2] Penguins of Madagascar
$25,800,000 / $36,000,000 / NEW
Friday. It’s out here Friday, I am seeing it first thing Friday, I will not go to bed that day until there is a review ready to run on Saturday. I’m genuinely really excited for this. In the meanwhile, the DreamWorks Retrospective archive is here. Go amuse yourself and make me feel like I haven’t wasted 5 months of my life.
3] Big Hero 6
$18,770,000 / $167,209,000
Only a 7% drop between weekends, which is pretty darn astou-WHY IS THIS MOVIE NOT IN FRONT OF MY EYEBALLS RIGHT NOW?!! IT’S NOT FAIR!! (*proceeds to have a mini-breakdown*)
4] Interstellar
$15,800,000 / $147,090,000
I would really like to go and see this again on the big screen for a second try, especially since I’m still not 100% solid on my opinions on it.
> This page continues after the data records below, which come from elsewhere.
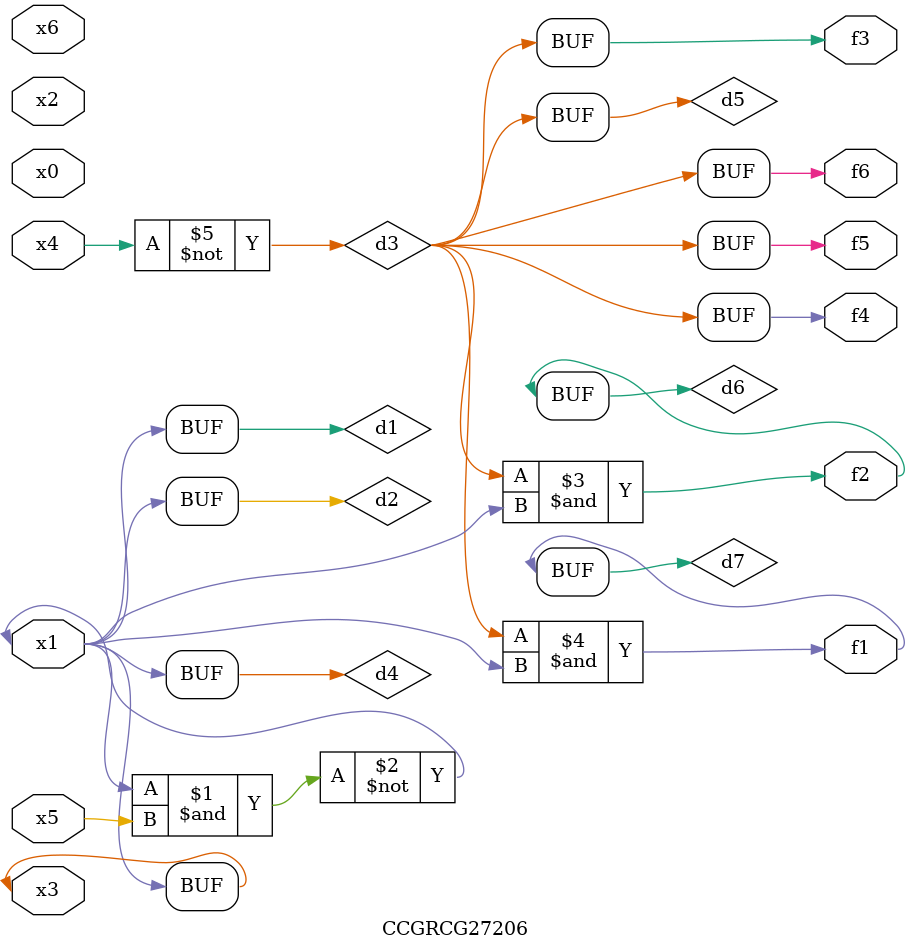
<source format=v>
module CCGRCG27206(
	input x0, x1, x2, x3, x4, x5, x6,
	output f1, f2, f3, f4, f5, f6
);

	wire d1, d2, d3, d4, d5, d6, d7;

	buf (d1, x1, x3);
	nand (d2, x1, x5);
	not (d3, x4);
	buf (d4, d1, d2);
	buf (d5, d3);
	and (d6, d3, d4);
	and (d7, d3, d4);
	assign f1 = d7;
	assign f2 = d6;
	assign f3 = d5;
	assign f4 = d5;
	assign f5 = d5;
	assign f6 = d5;
endmodule

</source>
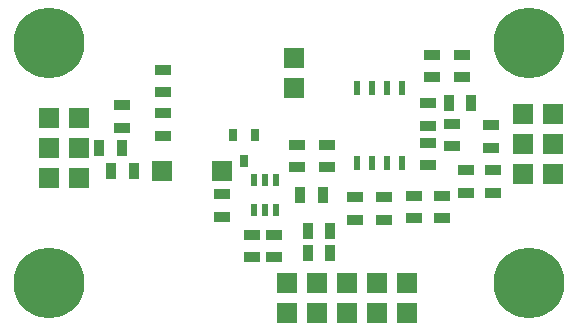
<source format=gbr>
%TF.GenerationSoftware,KiCad,Pcbnew,6.0.11+dfsg-1~bpo11+1*%
%TF.CreationDate,2023-05-25T08:23:26+00:00*%
%TF.ProjectId,PCRD01,50435244-3031-42e6-9b69-6361645f7063,01A*%
%TF.SameCoordinates,Original*%
%TF.FileFunction,Soldermask,Bot*%
%TF.FilePolarity,Negative*%
%FSLAX46Y46*%
G04 Gerber Fmt 4.6, Leading zero omitted, Abs format (unit mm)*
G04 Created by KiCad (PCBNEW 6.0.11+dfsg-1~bpo11+1) date 2023-05-25 08:23:26*
%MOMM*%
%LPD*%
G01*
G04 APERTURE LIST*
%ADD10R,1.651000X1.651000*%
%ADD11C,6.000000*%
%ADD12R,1.397000X0.889000*%
%ADD13R,0.889000X1.397000*%
%ADD14R,0.508000X1.143000*%
%ADD15R,0.500000X1.000760*%
%ADD16R,0.501040X1.000760*%
%ADD17R,0.800100X1.000760*%
G04 APERTURE END LIST*
D10*
%TO.C,J1*%
X140458000Y-90709000D03*
X140458000Y-88169000D03*
X140458000Y-85629000D03*
X137918000Y-85629000D03*
X137918000Y-88169000D03*
X137918000Y-90709000D03*
%TD*%
%TO.C,J2*%
X158034800Y-102139000D03*
X160574800Y-102139000D03*
X163114800Y-102139000D03*
X165654800Y-102139000D03*
X168194800Y-102139000D03*
X168194800Y-99599000D03*
X165654800Y-99599000D03*
X163114800Y-99599000D03*
X160574800Y-99599000D03*
X158034800Y-99599000D03*
%TD*%
%TO.C,J5*%
X180564600Y-90353400D03*
X180564600Y-87813400D03*
X180564600Y-85273400D03*
X178024600Y-85273400D03*
X178024600Y-87813400D03*
X178024600Y-90353400D03*
%TD*%
D11*
%TO.C,P4*%
X137918000Y-99599000D03*
%TD*%
D10*
%TO.C,J3*%
X147443000Y-90074000D03*
X152523000Y-90074000D03*
%TD*%
D11*
%TO.C,P3*%
X137918000Y-79279000D03*
%TD*%
%TO.C,P1*%
X178558000Y-99599000D03*
%TD*%
%TO.C,P2*%
X178558000Y-79279000D03*
%TD*%
D10*
%TO.C,J4*%
X158619000Y-83089000D03*
X158619000Y-80549000D03*
%TD*%
D12*
%TO.C,C1*%
X147570000Y-85184500D03*
X147570000Y-87089500D03*
%TD*%
%TO.C,C2*%
X156968000Y-95471500D03*
X156968000Y-97376500D03*
%TD*%
%TO.C,C3*%
X158873000Y-89756500D03*
X158873000Y-87851500D03*
%TD*%
%TO.C,C5*%
X172843000Y-82136500D03*
X172843000Y-80231500D03*
%TD*%
%TO.C,C6*%
X170303000Y-82136500D03*
X170303000Y-80231500D03*
%TD*%
D13*
%TO.C,C10*%
X159800100Y-97008200D03*
X161705100Y-97008200D03*
%TD*%
D12*
%TO.C,C12*%
X175510000Y-91915500D03*
X175510000Y-90010500D03*
%TD*%
D13*
%TO.C,C14*%
X171763500Y-84308200D03*
X173668500Y-84308200D03*
%TD*%
D12*
%TO.C,R1*%
X147570000Y-83406500D03*
X147570000Y-81501500D03*
%TD*%
D13*
%TO.C,R2*%
X144064800Y-88169000D03*
X142159800Y-88169000D03*
%TD*%
D12*
%TO.C,R5*%
X163826000Y-94201500D03*
X163826000Y-92296500D03*
%TD*%
%TO.C,R6*%
X171192000Y-94074500D03*
X171192000Y-92169500D03*
%TD*%
%TO.C,R7*%
X166239000Y-94201500D03*
X166239000Y-92296500D03*
%TD*%
%TO.C,R8*%
X173224000Y-91915500D03*
X173224000Y-90010500D03*
%TD*%
%TO.C,R9*%
X169972800Y-89604100D03*
X169972800Y-87699100D03*
%TD*%
%TO.C,R11*%
X175357600Y-86200500D03*
X175357600Y-88105500D03*
%TD*%
%TO.C,C11*%
X168779000Y-94074500D03*
X168779000Y-92169500D03*
%TD*%
%TO.C,C9*%
X161413000Y-89756500D03*
X161413000Y-87851500D03*
%TD*%
D13*
%TO.C,C8*%
X161095500Y-92106000D03*
X159190500Y-92106000D03*
%TD*%
D12*
%TO.C,C13*%
X169972800Y-86251300D03*
X169972800Y-84346300D03*
%TD*%
%TO.C,R10*%
X172004800Y-88003900D03*
X172004800Y-86098900D03*
%TD*%
D13*
%TO.C,C7*%
X159825500Y-95154000D03*
X161730500Y-95154000D03*
%TD*%
D14*
%TO.C,U2*%
X167763000Y-89439000D03*
X166493000Y-89439000D03*
X165223000Y-89439000D03*
X163953000Y-89439000D03*
X163953000Y-83089000D03*
X165223000Y-83089000D03*
X166493000Y-83089000D03*
X167763000Y-83089000D03*
%TD*%
D15*
%TO.C,U1*%
X157158500Y-93376000D03*
X156206000Y-93376000D03*
X155253500Y-93376000D03*
D16*
X155253500Y-90836000D03*
D15*
X156206000Y-90836000D03*
X157158500Y-90836000D03*
%TD*%
D12*
%TO.C,R3*%
X155063000Y-97376500D03*
X155063000Y-95471500D03*
%TD*%
D17*
%TO.C,Q1*%
X153475500Y-87069180D03*
X155380500Y-87069180D03*
X154428000Y-89268820D03*
%TD*%
D12*
%TO.C,R4*%
X152523000Y-93947500D03*
X152523000Y-92042500D03*
%TD*%
D13*
%TO.C,R12*%
X145093500Y-90074000D03*
X143188500Y-90074000D03*
%TD*%
D12*
%TO.C,C15*%
X144115600Y-86416400D03*
X144115600Y-84511400D03*
%TD*%
M02*

</source>
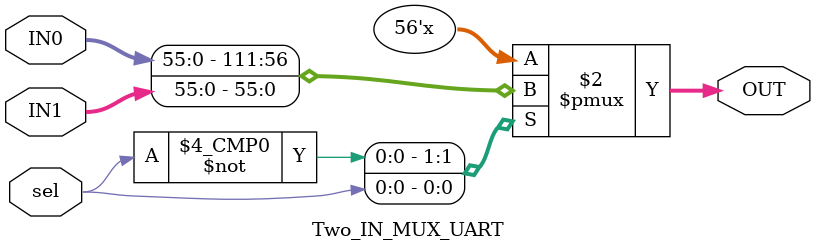
<source format=v>
module Two_IN_MUX_UART #(parameter width =56) (
    input wire  [width-1:0]  IN0,
    input wire  [width-1:0]  IN1,
    input wire               sel,
    output reg  [width-1:0]  OUT
);

always @(*) 
 begin

    case (sel)
        1'b0: OUT = IN0;
        1'b1: OUT = IN1;
        default: OUT = 'd0; 
    endcase   
end
    
endmodule
</source>
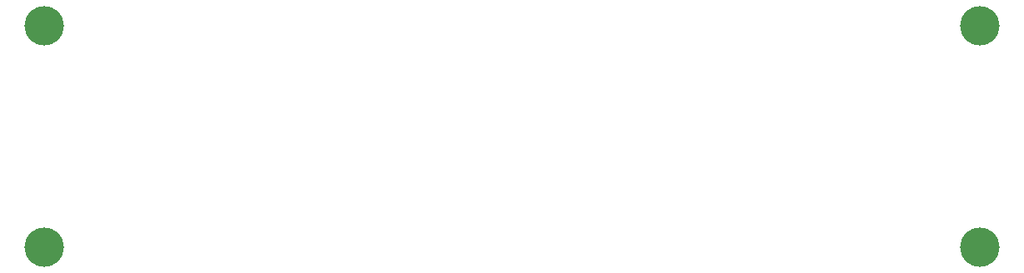
<source format=gbr>
%TF.GenerationSoftware,KiCad,Pcbnew,7.0.1*%
%TF.CreationDate,2023-12-17T22:32:57-05:00*%
%TF.ProjectId,channel_splitter,6368616e-6e65-46c5-9f73-706c69747465,rev?*%
%TF.SameCoordinates,Original*%
%TF.FileFunction,Soldermask,Bot*%
%TF.FilePolarity,Negative*%
%FSLAX46Y46*%
G04 Gerber Fmt 4.6, Leading zero omitted, Abs format (unit mm)*
G04 Created by KiCad (PCBNEW 7.0.1) date 2023-12-17 22:32:57*
%MOMM*%
%LPD*%
G01*
G04 APERTURE LIST*
%ADD10C,4.000000*%
G04 APERTURE END LIST*
D10*
%TO.C,H2*%
X259000000Y-74000000D03*
%TD*%
%TO.C,H6*%
X164000000Y-74000000D03*
%TD*%
%TO.C,H1*%
X259000000Y-96500000D03*
%TD*%
%TO.C,H5*%
X164000000Y-96500000D03*
%TD*%
M02*

</source>
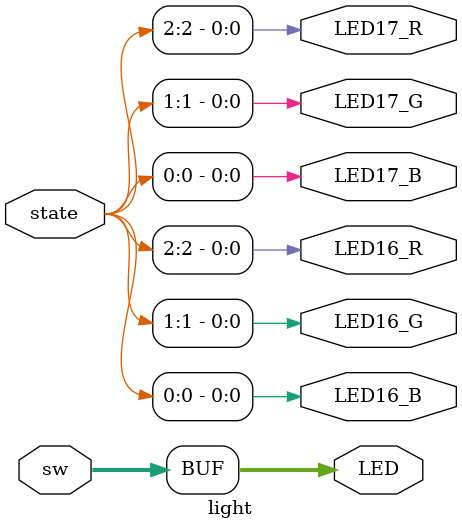
<source format=v>
`timescale 1ns / 1ps

module light(
    input [2:0] state,
    input [1:0] sw,
    output [1:0] LED,
    output LED16_B,
    output LED16_G,
    output LED16_R,
    output LED17_B,
    output LED17_G,
    output LED17_R
    );
    
    assign LED16_B = state[0];
    assign LED17_B = state[0];
    assign LED16_R = state[2];
    assign LED17_R = state[2];
    assign LED16_G = state[1];
    assign LED17_G = state[1];
    assign LED[0] = sw[0];
    assign LED[1] = sw[1];


endmodule

</source>
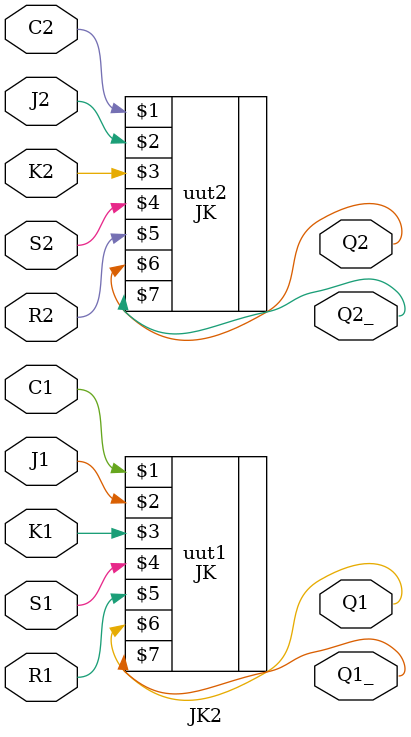
<source format=v>
`timescale 1ns / 1ps

module JK2 (
    C1,
    J1,
    K1,
    S1,
    R1,
    Q1,
    Q1_,
    C2,
    J2,
    K2,
    S2,
    R2,
    Q2,
    Q2_
);
  input C1, J1, K1, S1, R1, C2, J2, K2, S2, R2;
  output Q1, Q1_, Q2, Q2_;
  JK uut1 (
      C1,
      J1,
      K1,
      S1,
      R1,
      Q1,
      Q1_
  );
  JK uut2 (
      C2,
      J2,
      K2,
      S2,
      R2,
      Q2,
      Q2_
  );
endmodule

</source>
However, six films are coming out this week in the UK and I have way too much work to do to find time to see it again. Plus, I have to give up a good 15 hours of my life to The Lord of the Rings and The Hobbit in the next 11 days. I genuinely don’t have the time.
5] Horrible Bosses 2
$15,700,000 / $23,010,000 / NEW
Saw it on Friday and I’ll see if I can find time to get a review out – I’m currently working on one for Paddington in between essay work, DreamWorks work, other articles, and social commitments so this will more than likely fall by the wayside – but the skinny is this: I laughed a good consistent amount, but it is still an utterly pointless sequel and it drops the ball and crosses the line on the Julia stuff spectacularly. Think of it as the American equivalent of The Inbetweeners 2 and you’re about there. If you have nothing better to do or just want to get some easy laughs for 100-odd minutes, this is fine but it’s still ultimately pointless.
6] Dumb and Dumber To
$8,295,000 / $72,205,000
So… Jim Carrey’s not making a full-on box office comeback, is he? (*dejected sigh*)
7] The Theory of Everything
$5,082,000 / $9,604,000
Still refuse to believe that this is anything other than dreadfully mediocre slop. Still can’t be proven right or wrong until New Year’s Day. Still going to bitch and moan about its existence until then.
8] Gone Girl
$2,470,000 / $160,557,000
I was going to say that we must bid adieu to Gone Girl, but then I looked at the release schedule for next week and saw that nothing at all is coming out. Wild is only in 5 theatres, and The Pyramid is being sent to die on 550 screens, like Fox have been reading the signs with regards to Horror films at the box office this past year or something. So, we’ve got one more week before this inexplicably long-lasting flick finally drops out. Seriously, I love this film to death and I have absolutely no idea how it has managed to make over $330 million worldwide.
9] Birdman
$1,880,000 / $17,237,400
10] St. Vincent
$1,773,000 / $39,327,000
So maybe it won’t have the courtesy to stick around for its UK release after all. That sounds very much like Bill Murray. Always leaving the parties that he crashes before I have the chance to book the plane ticket to take me there! That prankster! Of course, this joke only works if I actually went to parties and nobody ever invites me to theirs because I’m… I’m… (*breaks down sobbing*)
Dropped Out: Beyond the Lights, Fury
Callie Petch will hold up to an idea.